══ RECORD EXTRACTS

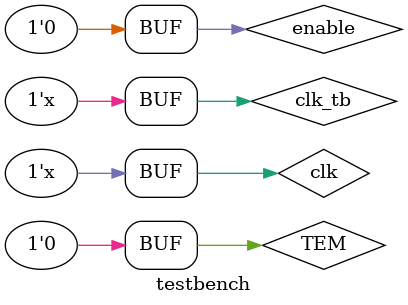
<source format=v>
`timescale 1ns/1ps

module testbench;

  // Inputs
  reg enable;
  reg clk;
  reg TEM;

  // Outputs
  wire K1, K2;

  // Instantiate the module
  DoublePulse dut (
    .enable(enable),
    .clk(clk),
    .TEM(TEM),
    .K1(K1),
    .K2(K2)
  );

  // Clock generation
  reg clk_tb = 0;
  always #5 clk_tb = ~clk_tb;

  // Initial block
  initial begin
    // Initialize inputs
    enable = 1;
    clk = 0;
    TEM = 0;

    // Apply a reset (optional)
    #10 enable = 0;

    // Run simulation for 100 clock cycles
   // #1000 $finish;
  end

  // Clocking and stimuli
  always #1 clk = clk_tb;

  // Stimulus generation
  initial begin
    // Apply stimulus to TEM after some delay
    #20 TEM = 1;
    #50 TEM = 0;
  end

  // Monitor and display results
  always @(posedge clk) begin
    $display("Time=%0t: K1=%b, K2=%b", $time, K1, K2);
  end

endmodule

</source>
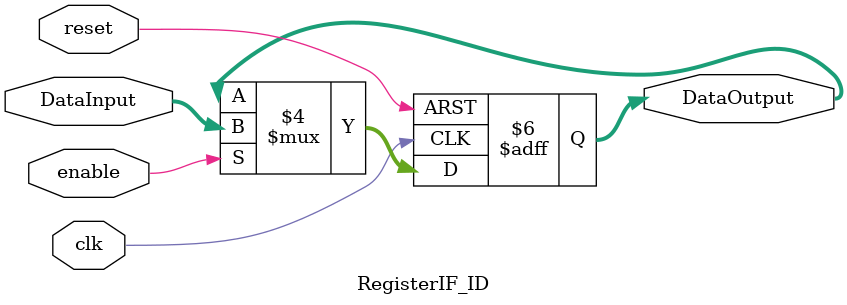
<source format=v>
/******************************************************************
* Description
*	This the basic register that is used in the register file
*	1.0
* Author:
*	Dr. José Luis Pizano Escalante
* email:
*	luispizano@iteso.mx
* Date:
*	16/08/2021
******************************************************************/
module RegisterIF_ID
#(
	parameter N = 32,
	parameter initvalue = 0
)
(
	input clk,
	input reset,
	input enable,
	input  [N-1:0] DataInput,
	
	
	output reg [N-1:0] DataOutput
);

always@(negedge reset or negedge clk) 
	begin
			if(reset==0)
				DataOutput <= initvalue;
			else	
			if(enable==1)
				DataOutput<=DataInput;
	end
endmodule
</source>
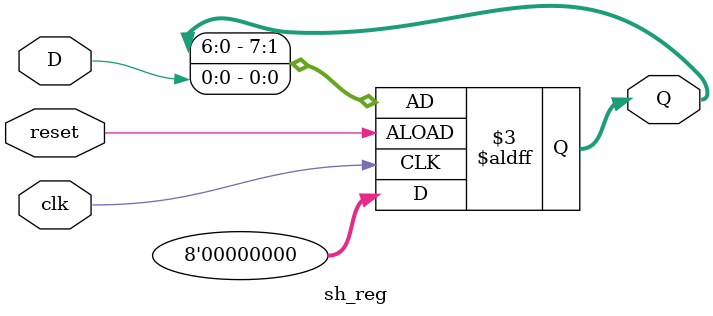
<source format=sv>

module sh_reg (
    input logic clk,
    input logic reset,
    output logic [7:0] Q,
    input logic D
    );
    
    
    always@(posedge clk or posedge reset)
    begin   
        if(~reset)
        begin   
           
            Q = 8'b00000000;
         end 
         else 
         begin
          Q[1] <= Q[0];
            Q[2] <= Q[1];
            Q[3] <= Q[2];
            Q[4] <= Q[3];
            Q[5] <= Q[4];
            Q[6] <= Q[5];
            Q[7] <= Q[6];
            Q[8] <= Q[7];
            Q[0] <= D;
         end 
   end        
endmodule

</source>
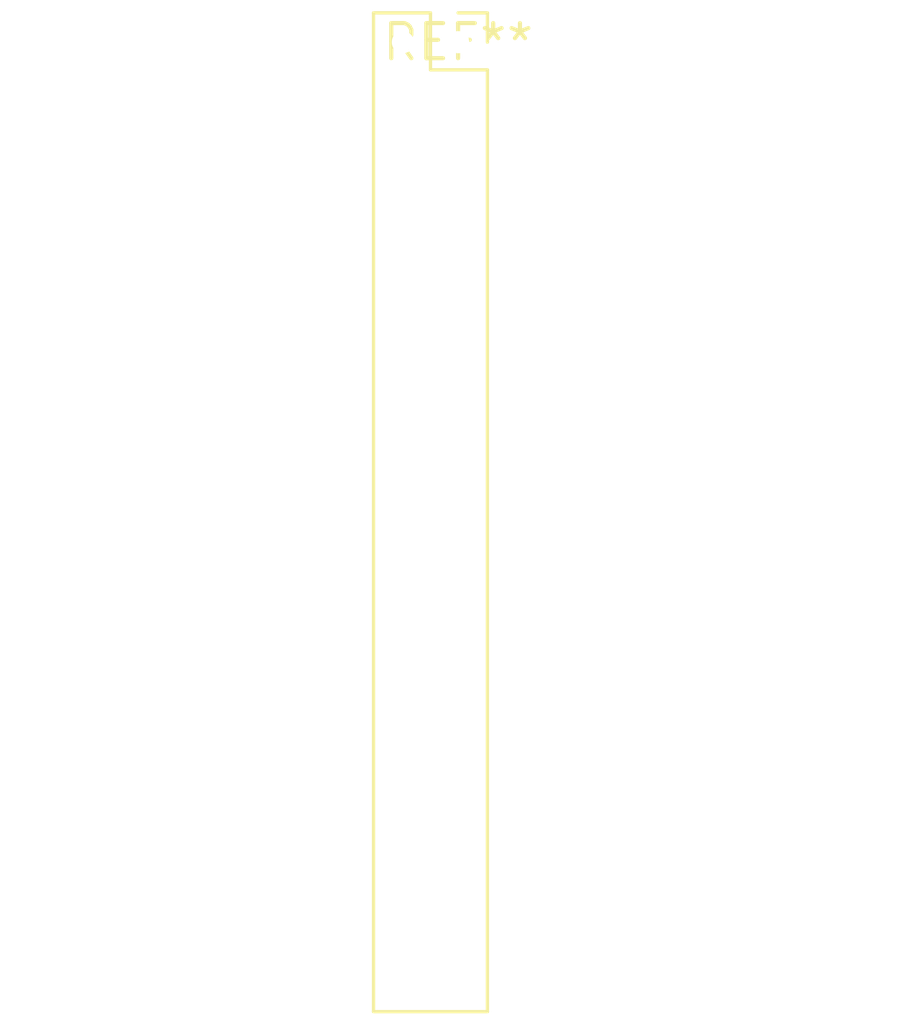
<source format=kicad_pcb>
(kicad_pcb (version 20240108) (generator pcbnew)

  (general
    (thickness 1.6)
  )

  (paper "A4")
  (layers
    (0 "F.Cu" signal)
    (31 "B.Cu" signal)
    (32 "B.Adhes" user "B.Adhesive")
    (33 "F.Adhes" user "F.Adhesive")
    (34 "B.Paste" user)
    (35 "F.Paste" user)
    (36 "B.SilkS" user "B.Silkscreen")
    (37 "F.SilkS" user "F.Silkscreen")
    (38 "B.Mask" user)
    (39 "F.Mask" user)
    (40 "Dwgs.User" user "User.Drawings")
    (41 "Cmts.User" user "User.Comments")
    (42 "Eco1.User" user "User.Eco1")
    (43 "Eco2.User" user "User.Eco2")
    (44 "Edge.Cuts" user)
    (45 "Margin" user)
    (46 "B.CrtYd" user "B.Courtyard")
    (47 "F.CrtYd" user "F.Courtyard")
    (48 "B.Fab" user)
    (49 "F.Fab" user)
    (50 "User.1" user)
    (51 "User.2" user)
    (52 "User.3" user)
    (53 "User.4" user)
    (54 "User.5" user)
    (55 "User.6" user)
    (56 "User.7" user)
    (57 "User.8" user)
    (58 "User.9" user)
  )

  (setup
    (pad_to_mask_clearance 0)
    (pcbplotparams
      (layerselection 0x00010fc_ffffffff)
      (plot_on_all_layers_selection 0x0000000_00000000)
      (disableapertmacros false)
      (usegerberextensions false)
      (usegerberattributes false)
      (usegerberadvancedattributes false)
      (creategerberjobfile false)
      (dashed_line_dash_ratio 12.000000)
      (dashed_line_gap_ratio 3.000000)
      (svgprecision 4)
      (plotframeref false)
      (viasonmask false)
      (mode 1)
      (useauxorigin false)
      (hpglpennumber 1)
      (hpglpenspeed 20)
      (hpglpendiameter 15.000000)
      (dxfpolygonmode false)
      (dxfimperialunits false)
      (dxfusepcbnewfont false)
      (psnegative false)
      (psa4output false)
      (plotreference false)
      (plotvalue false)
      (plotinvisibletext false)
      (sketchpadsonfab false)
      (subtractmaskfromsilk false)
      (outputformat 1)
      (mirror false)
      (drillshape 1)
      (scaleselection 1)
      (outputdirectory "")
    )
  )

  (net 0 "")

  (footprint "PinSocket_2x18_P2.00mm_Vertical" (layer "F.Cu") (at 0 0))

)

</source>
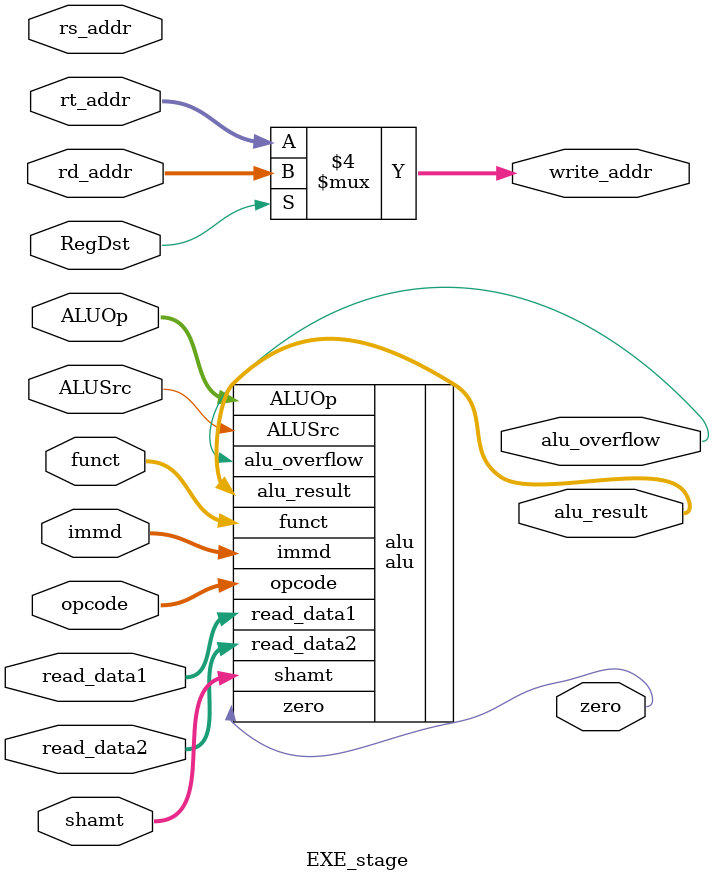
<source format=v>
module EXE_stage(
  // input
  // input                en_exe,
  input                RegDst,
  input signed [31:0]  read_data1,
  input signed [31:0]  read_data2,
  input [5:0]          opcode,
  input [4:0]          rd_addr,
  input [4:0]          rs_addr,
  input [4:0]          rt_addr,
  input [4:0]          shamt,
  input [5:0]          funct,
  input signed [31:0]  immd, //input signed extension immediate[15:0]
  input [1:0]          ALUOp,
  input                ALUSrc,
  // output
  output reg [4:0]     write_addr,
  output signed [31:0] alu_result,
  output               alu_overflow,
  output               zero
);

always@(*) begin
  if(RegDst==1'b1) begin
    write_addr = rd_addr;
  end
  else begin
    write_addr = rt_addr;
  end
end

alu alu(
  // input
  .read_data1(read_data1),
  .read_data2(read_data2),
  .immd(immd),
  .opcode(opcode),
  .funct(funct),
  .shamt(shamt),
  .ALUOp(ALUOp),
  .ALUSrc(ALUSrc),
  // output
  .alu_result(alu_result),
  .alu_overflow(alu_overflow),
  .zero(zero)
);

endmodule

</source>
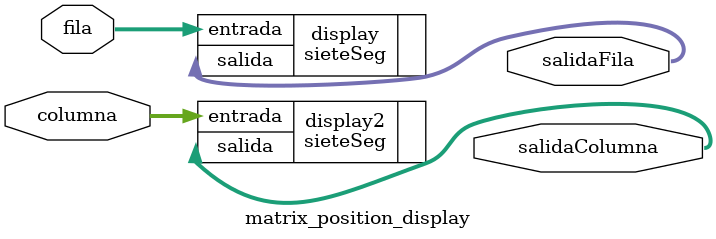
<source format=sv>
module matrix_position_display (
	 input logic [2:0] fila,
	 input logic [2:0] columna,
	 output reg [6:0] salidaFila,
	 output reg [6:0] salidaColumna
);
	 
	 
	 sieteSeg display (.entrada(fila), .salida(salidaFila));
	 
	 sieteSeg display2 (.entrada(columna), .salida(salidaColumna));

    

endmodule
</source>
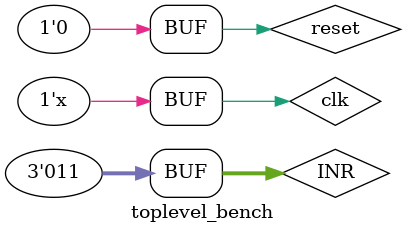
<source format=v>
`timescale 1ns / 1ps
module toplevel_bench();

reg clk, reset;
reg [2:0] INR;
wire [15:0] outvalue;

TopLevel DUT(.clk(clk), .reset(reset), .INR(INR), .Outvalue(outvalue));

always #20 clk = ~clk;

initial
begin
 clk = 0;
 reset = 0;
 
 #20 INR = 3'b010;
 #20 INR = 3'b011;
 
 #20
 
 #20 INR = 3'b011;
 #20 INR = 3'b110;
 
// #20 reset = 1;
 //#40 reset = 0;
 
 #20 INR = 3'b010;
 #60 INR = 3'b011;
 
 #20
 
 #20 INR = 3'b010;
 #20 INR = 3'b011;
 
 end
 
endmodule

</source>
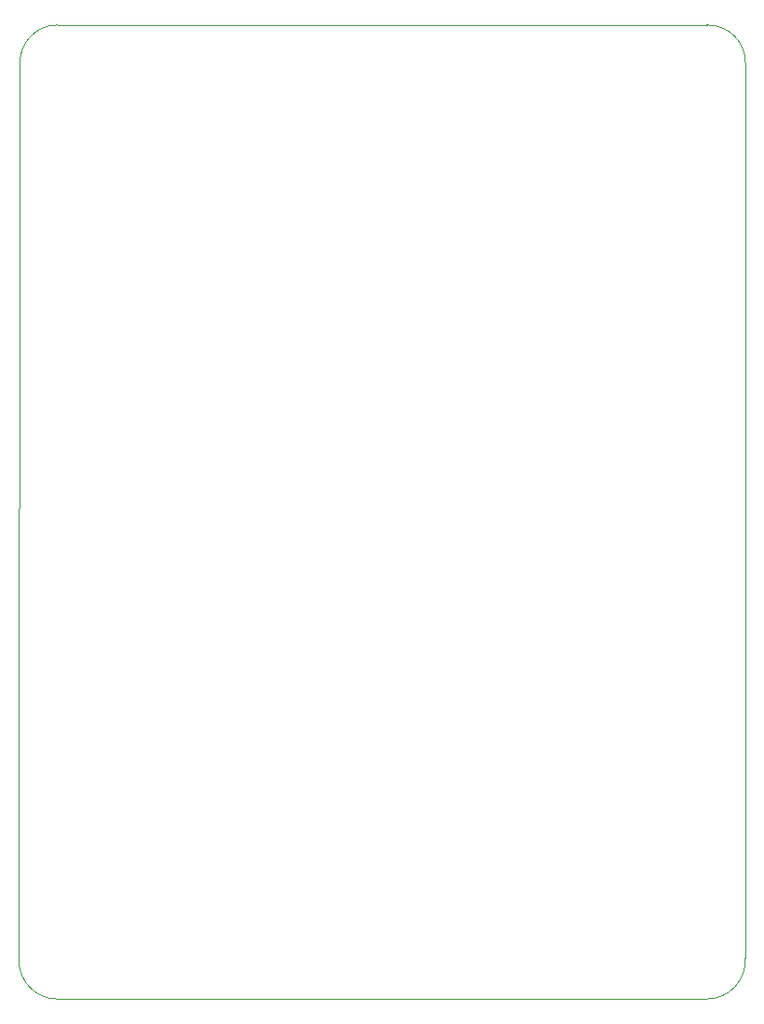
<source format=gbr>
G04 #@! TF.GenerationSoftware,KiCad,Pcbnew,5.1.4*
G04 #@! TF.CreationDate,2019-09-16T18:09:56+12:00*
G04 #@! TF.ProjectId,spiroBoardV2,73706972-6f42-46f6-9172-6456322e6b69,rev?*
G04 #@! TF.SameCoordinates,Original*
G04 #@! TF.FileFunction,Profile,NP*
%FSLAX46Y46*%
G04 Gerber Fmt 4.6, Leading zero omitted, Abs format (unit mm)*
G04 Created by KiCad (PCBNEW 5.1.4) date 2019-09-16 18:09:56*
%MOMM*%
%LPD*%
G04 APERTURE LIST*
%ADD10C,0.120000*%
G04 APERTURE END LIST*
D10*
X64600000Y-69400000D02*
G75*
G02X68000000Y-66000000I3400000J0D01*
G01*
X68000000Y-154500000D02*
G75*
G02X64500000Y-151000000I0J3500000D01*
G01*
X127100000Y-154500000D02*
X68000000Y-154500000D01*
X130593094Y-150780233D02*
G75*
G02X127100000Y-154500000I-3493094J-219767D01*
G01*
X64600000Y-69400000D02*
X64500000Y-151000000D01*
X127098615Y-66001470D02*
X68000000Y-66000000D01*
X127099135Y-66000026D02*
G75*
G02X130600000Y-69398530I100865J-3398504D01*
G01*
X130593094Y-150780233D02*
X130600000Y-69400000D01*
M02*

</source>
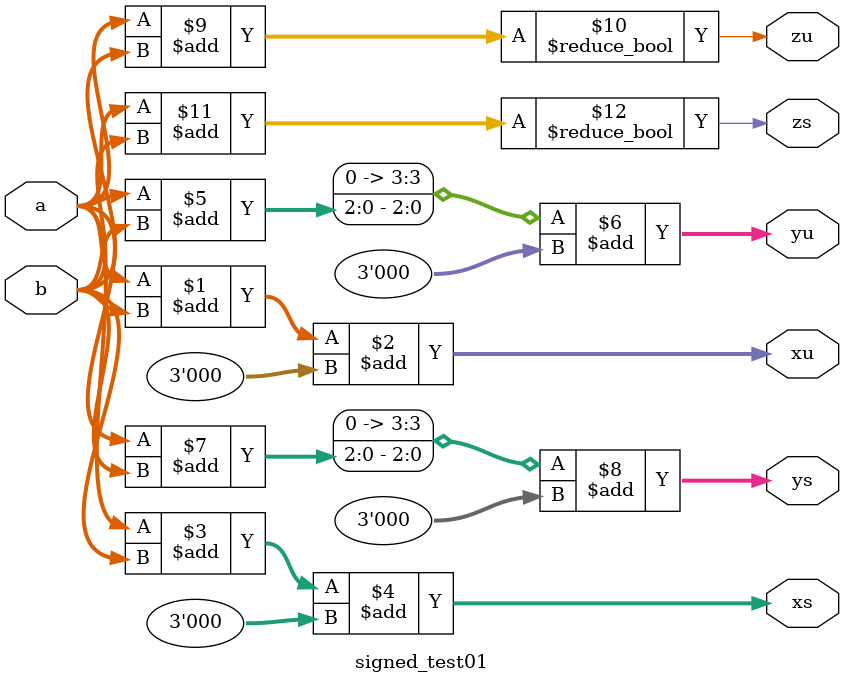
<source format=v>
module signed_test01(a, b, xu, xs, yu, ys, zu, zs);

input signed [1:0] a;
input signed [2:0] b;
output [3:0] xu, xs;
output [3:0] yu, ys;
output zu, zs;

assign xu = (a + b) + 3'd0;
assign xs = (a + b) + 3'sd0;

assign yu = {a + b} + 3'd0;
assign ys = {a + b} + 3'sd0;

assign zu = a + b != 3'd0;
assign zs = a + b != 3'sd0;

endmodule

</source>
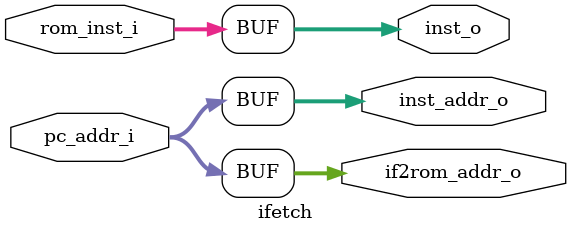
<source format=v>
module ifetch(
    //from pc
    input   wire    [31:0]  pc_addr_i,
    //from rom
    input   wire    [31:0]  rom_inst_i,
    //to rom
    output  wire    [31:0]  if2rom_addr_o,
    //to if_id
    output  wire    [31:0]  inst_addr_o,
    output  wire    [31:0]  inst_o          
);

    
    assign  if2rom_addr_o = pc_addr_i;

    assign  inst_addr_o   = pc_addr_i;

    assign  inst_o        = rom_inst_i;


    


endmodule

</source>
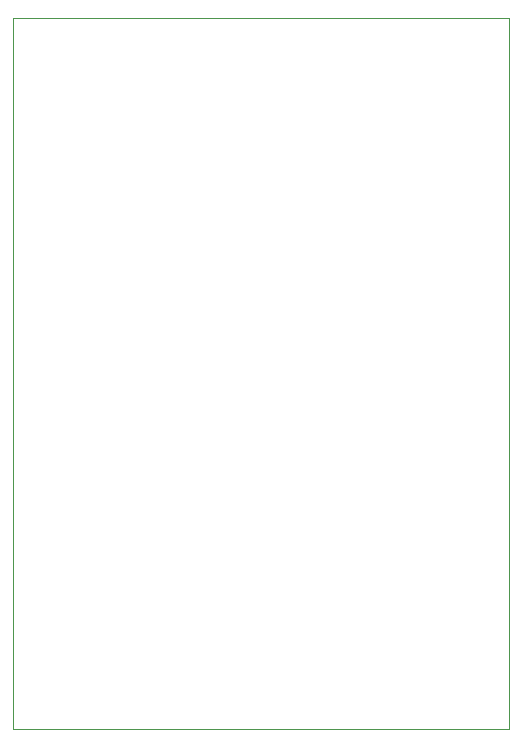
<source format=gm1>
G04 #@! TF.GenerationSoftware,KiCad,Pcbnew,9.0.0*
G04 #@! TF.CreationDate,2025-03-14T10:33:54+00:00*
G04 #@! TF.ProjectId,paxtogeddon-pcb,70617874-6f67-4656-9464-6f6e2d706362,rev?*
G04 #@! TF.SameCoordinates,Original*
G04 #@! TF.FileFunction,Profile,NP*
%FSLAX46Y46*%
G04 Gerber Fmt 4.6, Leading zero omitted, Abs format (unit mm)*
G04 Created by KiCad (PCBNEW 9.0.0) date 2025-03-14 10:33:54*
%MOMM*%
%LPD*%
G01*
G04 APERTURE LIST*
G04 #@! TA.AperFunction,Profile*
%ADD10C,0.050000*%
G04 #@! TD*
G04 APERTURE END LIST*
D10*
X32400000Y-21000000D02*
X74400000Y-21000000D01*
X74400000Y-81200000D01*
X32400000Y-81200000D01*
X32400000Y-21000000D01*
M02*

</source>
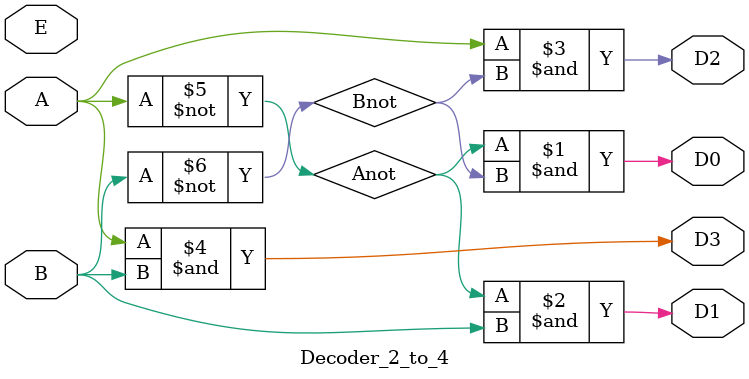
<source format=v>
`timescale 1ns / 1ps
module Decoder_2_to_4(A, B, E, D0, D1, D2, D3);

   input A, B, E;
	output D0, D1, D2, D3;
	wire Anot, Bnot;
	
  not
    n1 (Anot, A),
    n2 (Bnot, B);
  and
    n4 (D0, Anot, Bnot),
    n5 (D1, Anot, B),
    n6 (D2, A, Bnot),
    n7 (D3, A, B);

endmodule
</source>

════

» **TASK DETAILS**:
Go through the listing and say how many lines contain the string "SilkS", offering only the number.

» **OUTPUT FOR THIS TASK**:
2